The psychological impact of eczema

Any illness that lasts a long time is bound to have a psychological impact, not only on the patients themselves but also on their family and friends, etc. 

Firstly, if a baby has the disease, the mother worries, she wonders if it’s her fault, she asks around and nothing she hears makes her feel any better, everyone has a different opinion. The more the mother worries, the more the baby senses it: babies are sponges when it comes to soaking up their parents’ feelings. 


Either way, whether the baby is treated and gets better, or isn’t treated and doesn’t get better, there are psychological repercussions. 


When a child is well, it’s thanks to a demanding daily treatment programme.

Chasing around after their child every day to follow the treatment programme is exhausting for parents – in some cases they even have to fight with their children, who’ve simply had enough. Asking them every day how they are and if they’ve been scratching is fatal – this kind of conversation does nothing positive for a child. Children need to talk about their day, their friends, what they did at school, their lives in general, but they don’t need to talk about is their eczema. Parents may disagree about treatment methods and that brings another layer of difficulty to family life. Fear of seeing the patches come back again, frequently combined with underlying feelings of guilt, sets limits on a child’s life, particularly where sport is concerned. Atopic children do less sport than other children, because the sweat is unbearable.

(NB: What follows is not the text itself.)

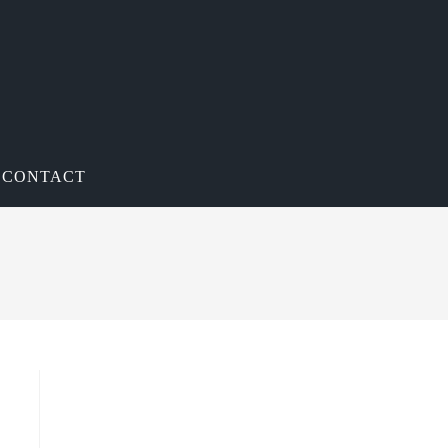
CONTACT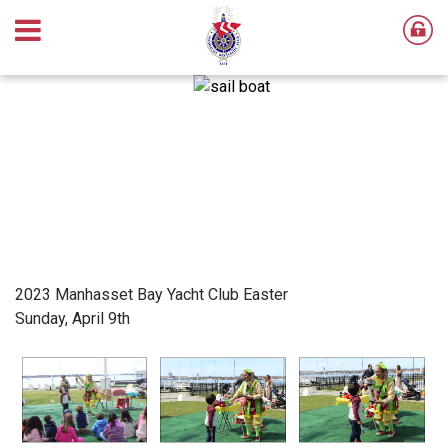
2023 Manhasset Bay Yacht Club Easter
Sunday, April 9th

In addition to being judged by the rest of the family and comments like: “It’s nothing” and “It’s all in the mind”, there is the problem of the onset of modesty. Modesty naturally arises at an age that varies with the individual; it helps the process of symbolic separation from the parents. There comes an age when the door has to remain shut and a child’s body must no longer be seen by the rest of the family. But as treatment has to take place every day, if children don’t learn how to do it themselves, parents go on applying the products and therefore seeing and touching their children’s skin. When the onset of modesty is disrupted by the need to treat the skin, it adds another layer of difficulty to a child’s ability to separate from its parents and contributes to a feeling of shame that is hard to express. 


Children who suffer from eczema patches on a daily basis are often more nervous than other children and do not sleep very well.

These sleep disorders are the reason why some children experience delayed growth, as the growth hormone is produced at night, so if sleep is of poor quality then less growth hormone is produced. While eczema is already hell on earth in terms of the intense itching, what is even worse is the impact of the judgement of others. When a child first comes face to face with other children at school, they soon realise, from the glances and comments that they get, that they have been rejected. Some children even start to believe that no-one will ever be able to love them because of the appearance of their skin. 

The child’s self-esteem, therefore, is already under attack at primary school…and then it just gets worse...


What can be done? 

There are two key words: trust and empowerment 


Trust is about the child being treated by a patient-focused team that listens to both the child and their parents. Once the parents trust the team, they can stop feeling guilty, apply the products without feeling stressed about either the eczema or the treatment, and just be parents like anyone else, regardless of the eczema. When a child’s parents feel confident, the child no longer feels responsible for their parents’ anxiety. It will be far easier to gain the parents’ trust and confidence if they have access to a coherent medical argument and are able to express their worries. All of this is possible when the disease is managed at one of the 12 centres currently offering therapeutic education in France. 

Empowerment refers to the parents’ ability 

• to understand the disease and manage flare-ups 

• and to explain all this and delegate to their children with total confidence

Children need to start ‘playing’ with their disease and its treatment and become independent as quickly as possible, even if the treatment isn’t perfect…special tools and games for children are available on this web site.